1. Technical Field
This disclosure relates generally to memory management in a data processing system and more specifically to dynamic measurement and adaptation of a parallel copying garbage collector in the data processing system.
2. Description of the Related Art
Parallel copying garbage collectors are commonly used as part of the memory management component of a managed runtime such as Java® VM available from IBM®, .NET available from Microsoft®, or the Glasgow Haskell Compiler (IBM is a registered trademark of International Business Machines Corp., in the United States other countries or both, Java is a registered trademark of Oracle and/or affiliates in the United States other countries or both, Microsoft is a registered trademark of Microsoft Corporation in the United States, other countries, or both).
Copying garbage collection is well known and understood in the field. Copying type of collectors have a number of advantages over mark-sweep type of collectors. A copying type of collector inherently compacts the memory heap, reducing fragmentation, and relocates objects using a technique, which naturally improves locality, thereby increasing cache utilization.
A number of design approaches have been applied to copying type collectors to parallelize the copying type of collectors enabling the collectors to effectively exploit the increasing number of computational units available in modern computers. Marlow et al. provide an excellent summary of the current approaches (S Marlow, T Harris, R P James, S Peyton Jones, “Parallel Generational-Copying Garbage Collection with a Block-Structured Heap”, ISMM '08 Proceedings of the 7th International Symposium on Memory Management, 2008). Current designs typically establish a size for a newly allocated copy block.
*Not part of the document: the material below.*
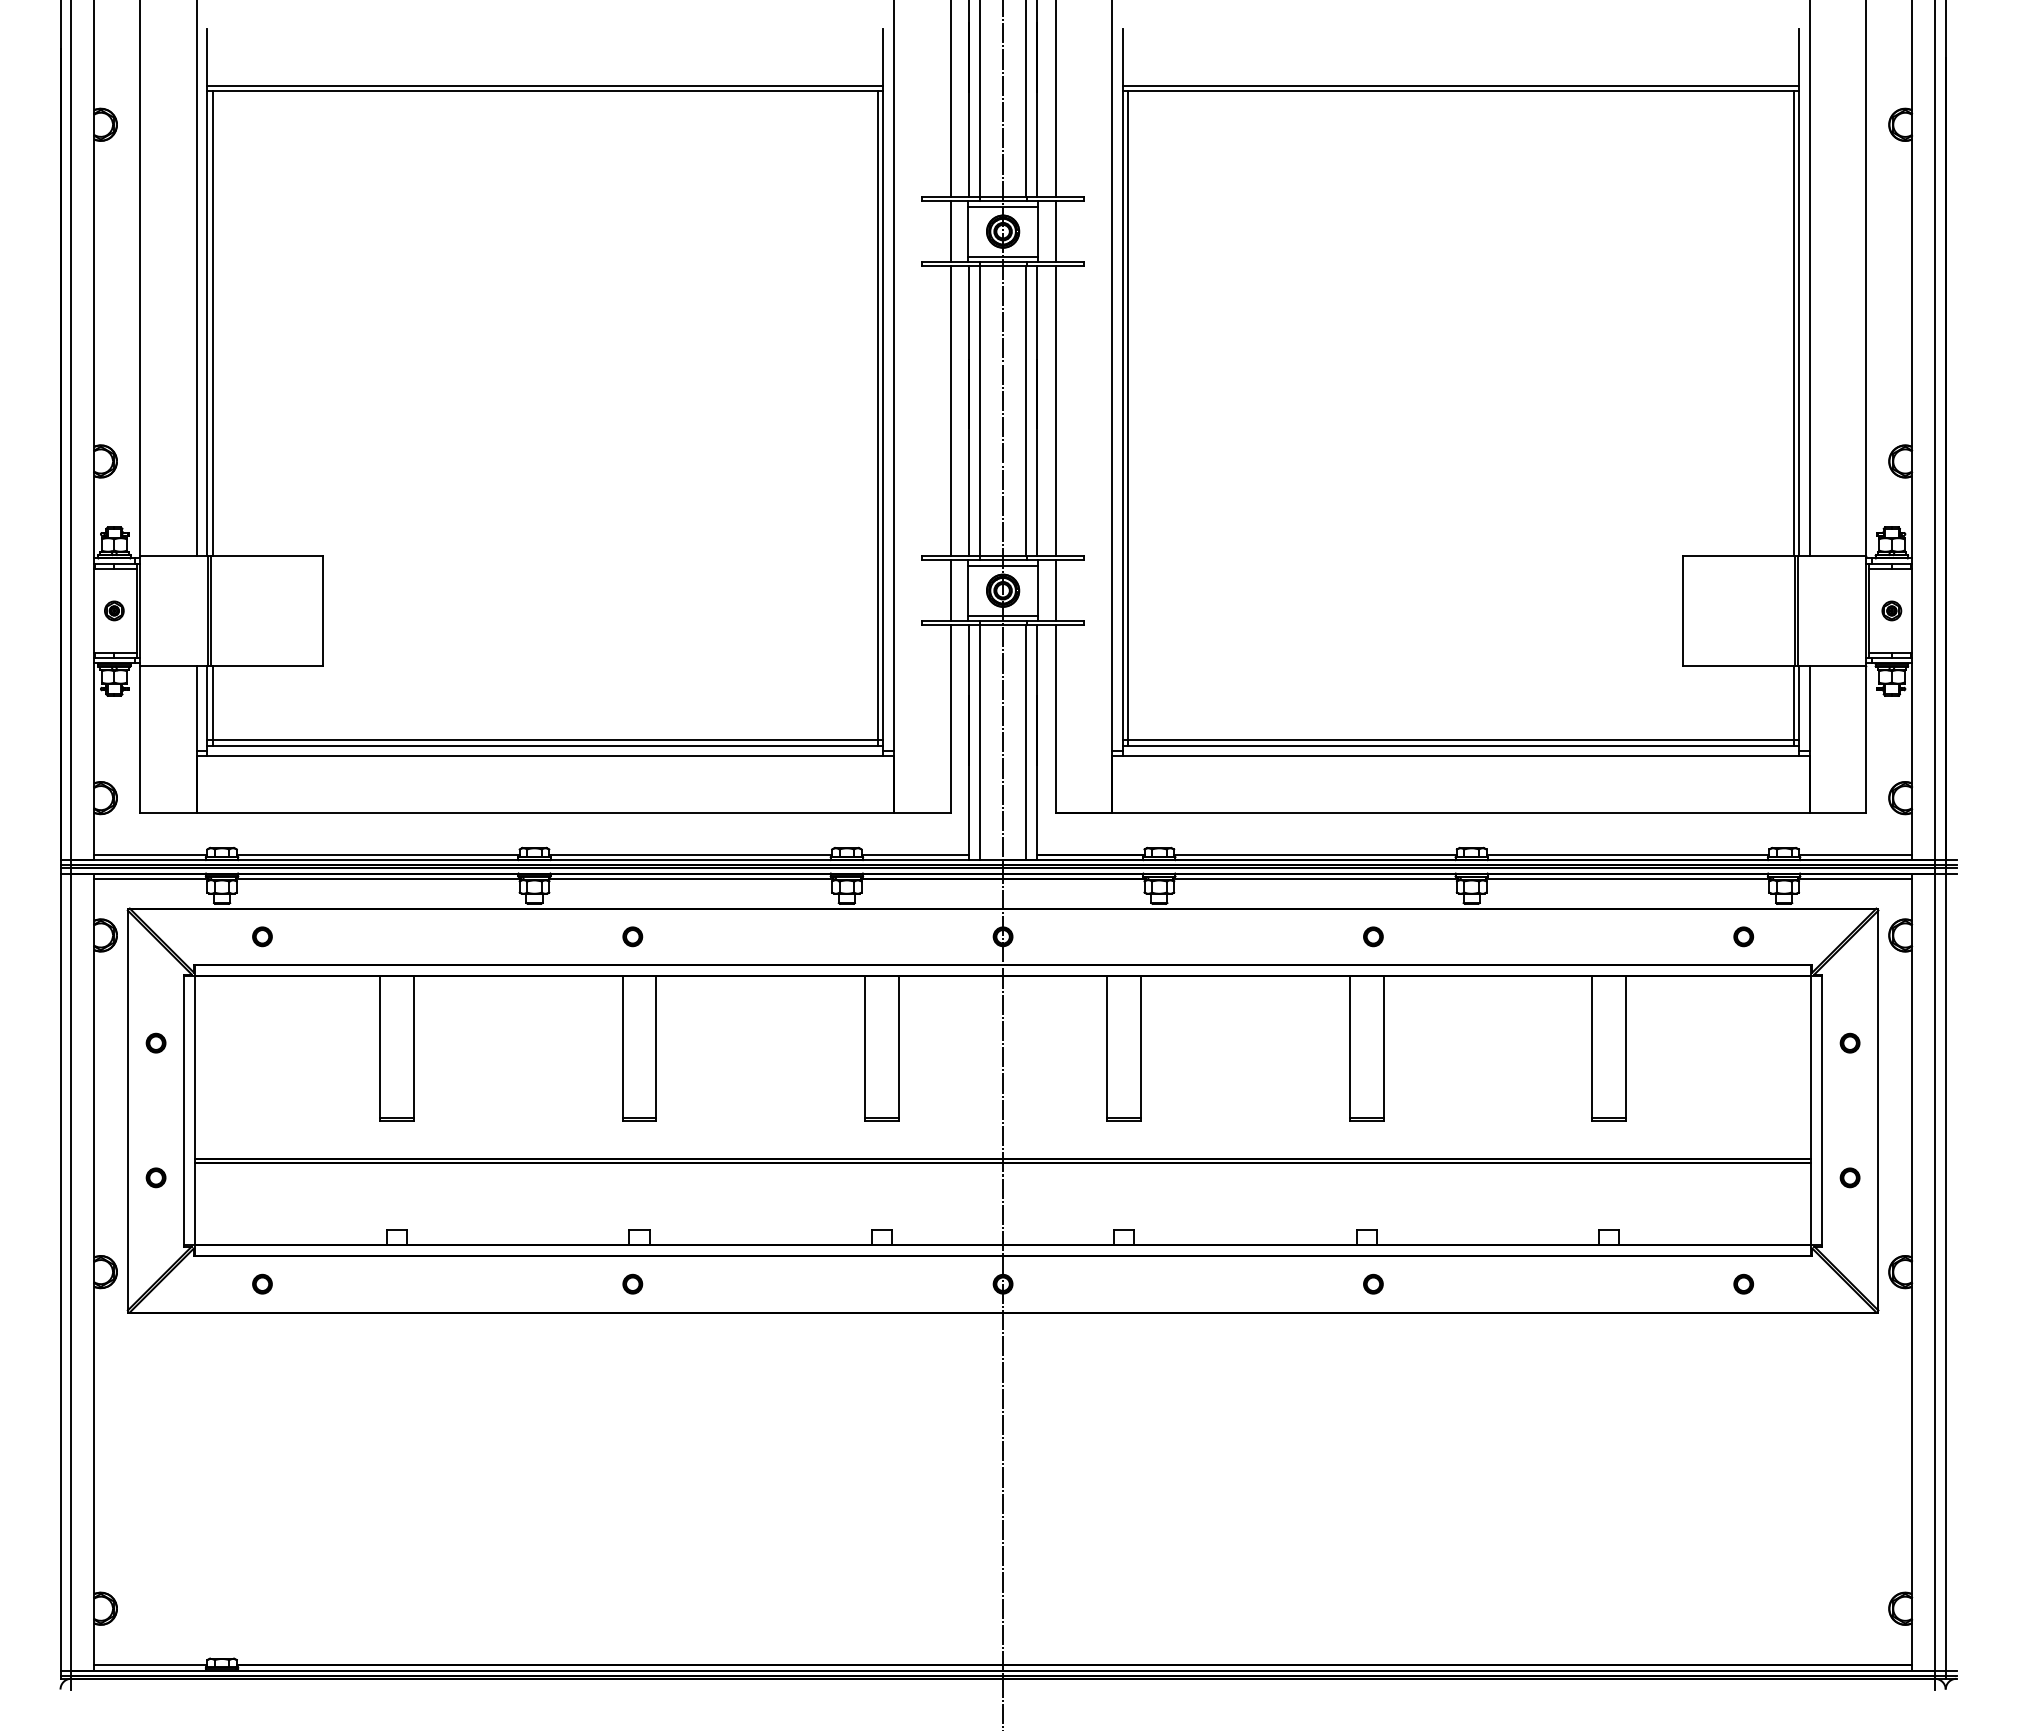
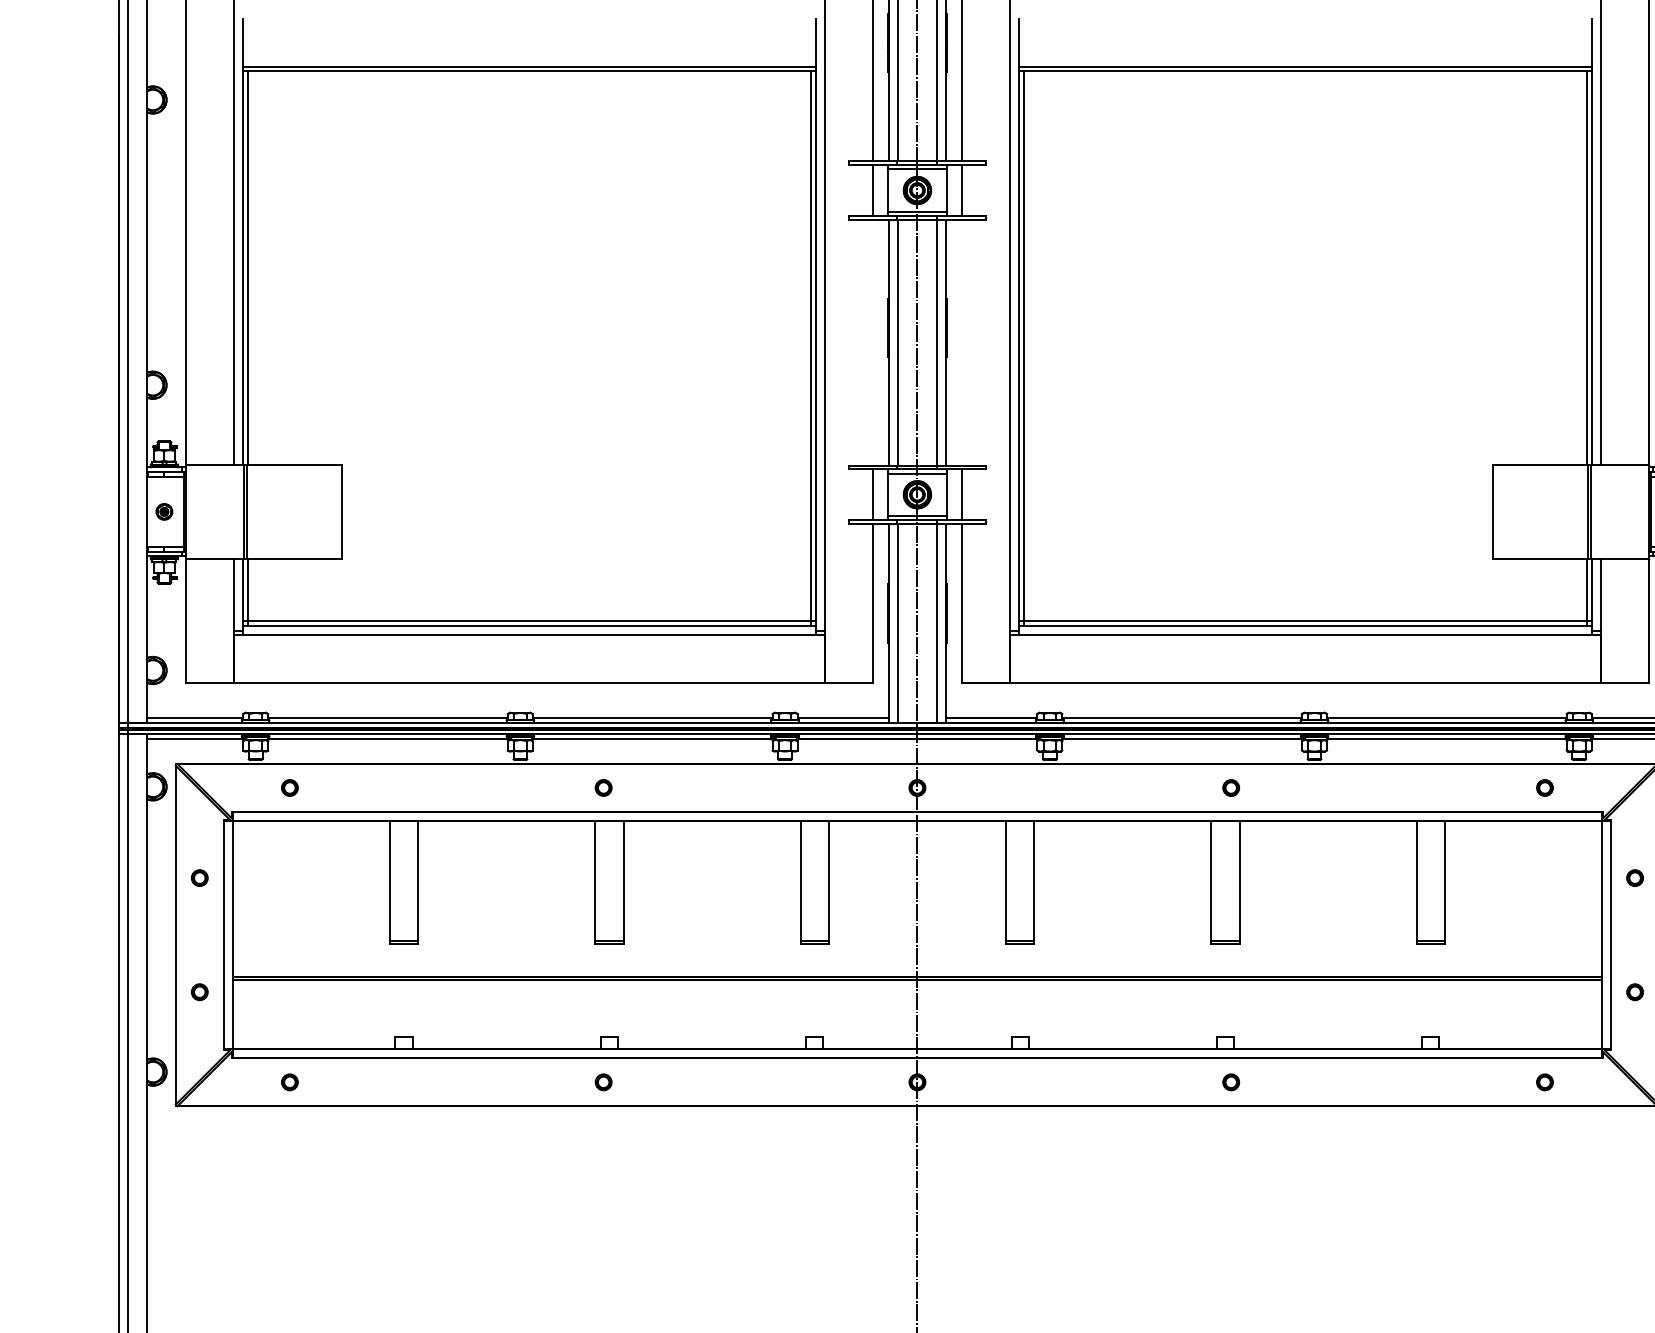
line: (950, 411) -> (872, 342), removed
line: (1055, 411) -> (961, 342), removed

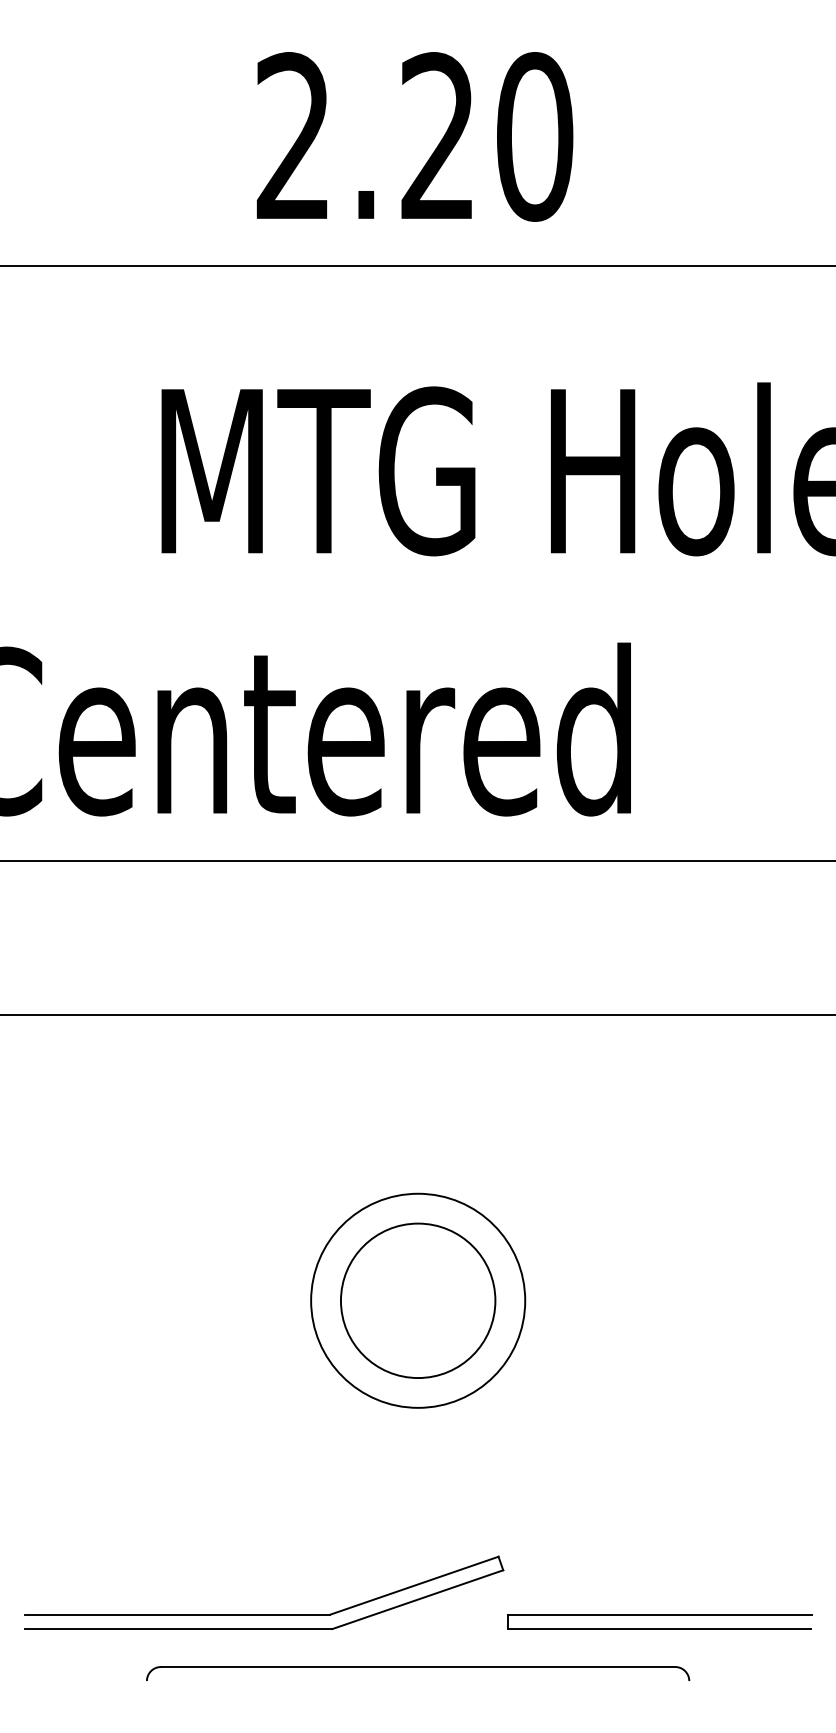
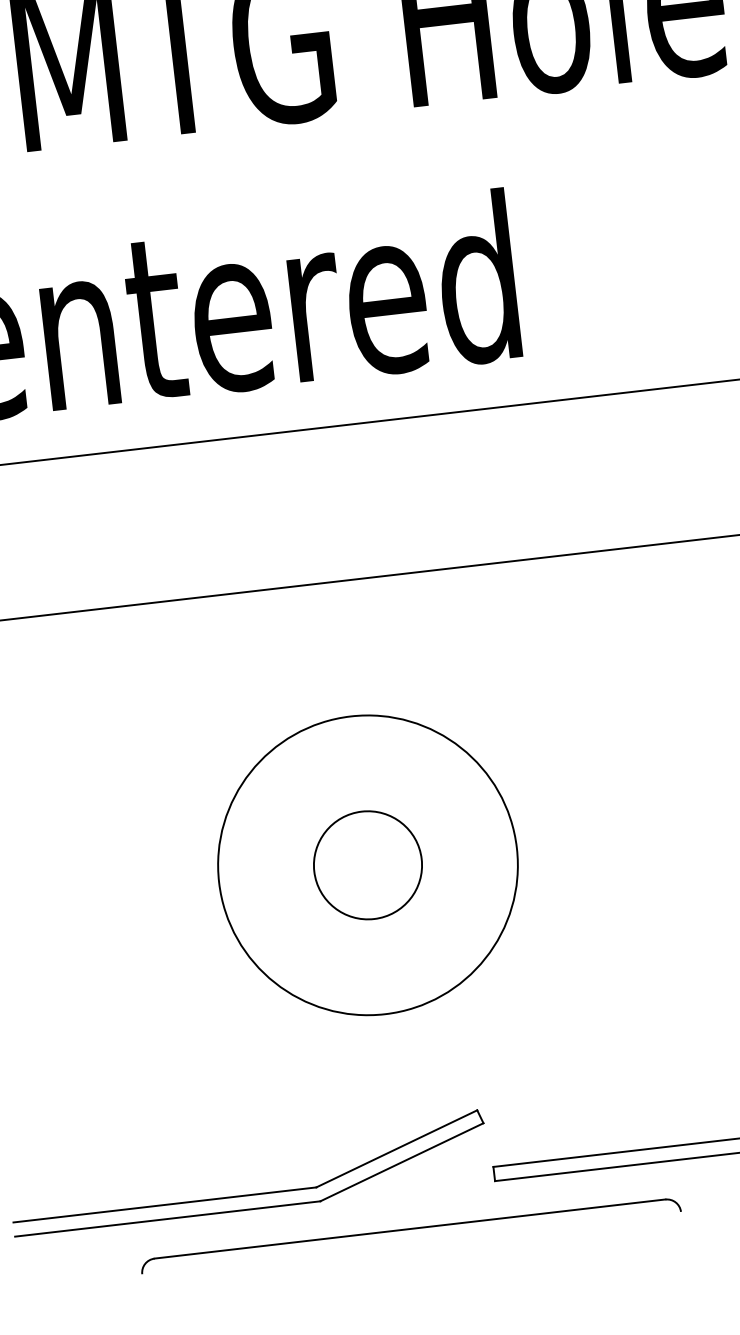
circle: (417, 1300) -> (367, 865), size x0.7
circle: (418, 1300) -> (368, 864), size x1.4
Problem areas of a parallel copying collector typically include work balancing, contention and fragmentation. Work balancing is a problem associated with ensuring parallel threads have sufficient work to maximally utilize respective processing resources. For example, in a parallel system with four threads to maintain optimal performance all four threads are required to perform the same amount of work. When one thread performs most of the work and the other three threads are idle, no benefit is obtained from parallelism.
In typical parallel copying collectors, each collector thread ends up wasting a certain amount of space in each destination region causing fragmentation. The fragmentation occurs because each thread allocates a block of memory in anticipation of copying into the block of memory. On average, half of the last block allocated is wasted. Additionally, small portions of intermediate blocks may be wasted when there is insufficient remaining space to copy a single object, but this type of wastage is typically minimal.
A typical approach to reducing fragmentation due to wastage in the last block allocates smaller copy blocks. However decreasing the size of the allocated blocks has an undesirable effect of increasing contention, because threads must return to the common free pool more often to replenish copy blocks. Kolodner and Petrank (E K Kolodner and E Petrank (IBM), “Parallel Copying Garbage Collection using Delayed Allocation”, Parallel Processing Letters, 2004) present a solution to fragmentation, called delayed allocation. However the proposed solution has not been widely used or confirmed in practice, and may lead to an increase in copy conflicts and contention. As the number of generations increases the fragmentation problem also increases. A typical generational garbage collector has two, or at most three, generations.
Contention is another form of problem of ensuring that interactions between parallel threads are minimized, particularly on shared resources. Common sources of contention typically include threads competing to allocate copy blocks from a shared free memory resource, and threads competing to take scanning work from a shared resource. Well-known solutions for reducing contention during allocation of copy blocks allocate larger copy blocks or allocate multiple copy blocks at once. These solutions typically have the undesirable side effect of increasing fragmentation. Contention for scanning work can be reduced with techniques including lock splitting and work stealing. In contrast, a general approach to reducing fragmentation in the literature is to reduce copy-block sizes. The proposed solution is typically not an effective solution especially as the degree of parallelism increases, because it increases contention.
For example, using another proposed solution, objects to be copied are collected together to form a group. The copy operation then copies the group of objects. In another proposed solution, a garbage collector orders object but does not address fragmentation or contention. In yet another proposed solution heap allocation is used to prevent fragmentation and increase load distribution effectiveness during garbage collection using multiple allocation chunks in each thread and segregating objects by size. The proposed solution however may typically reduce object locality and increase fragmentation as generations increase. Therefore there is a need to provide more effective solution addressing requirements of fragmentation and contention in a copying type of garbage collector.